TASK INSTRUCTIONS: List each line in the items below that contains the word "Январь", copying the lines word for word. Case counts.

DATASET CONTENT:
[Start of Attachment]

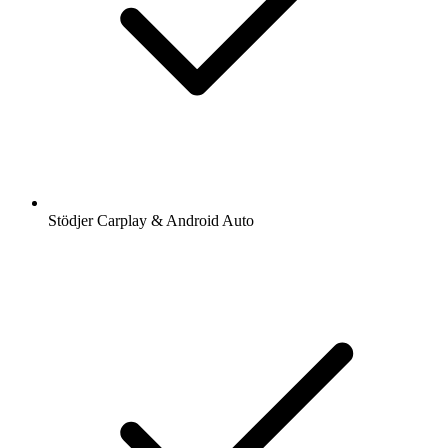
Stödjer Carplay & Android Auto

[End of Attachment]
[Start of Attachment]

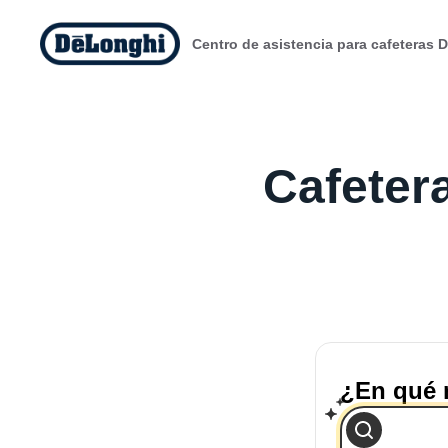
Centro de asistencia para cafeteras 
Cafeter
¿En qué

[End of Attachment]
[Start of Attachment]

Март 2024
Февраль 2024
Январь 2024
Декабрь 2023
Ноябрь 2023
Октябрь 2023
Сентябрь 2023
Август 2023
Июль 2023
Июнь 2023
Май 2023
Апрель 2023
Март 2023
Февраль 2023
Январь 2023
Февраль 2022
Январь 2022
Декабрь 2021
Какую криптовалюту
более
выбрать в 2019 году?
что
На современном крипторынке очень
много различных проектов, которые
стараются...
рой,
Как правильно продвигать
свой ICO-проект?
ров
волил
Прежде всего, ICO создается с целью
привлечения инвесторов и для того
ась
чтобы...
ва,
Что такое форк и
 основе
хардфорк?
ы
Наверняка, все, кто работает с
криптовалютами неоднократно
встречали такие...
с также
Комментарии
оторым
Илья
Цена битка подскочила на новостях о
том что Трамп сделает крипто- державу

[End of Attachment]

YOUR SOLUTION:
Январь 2024
Январь 2023
Январь 2022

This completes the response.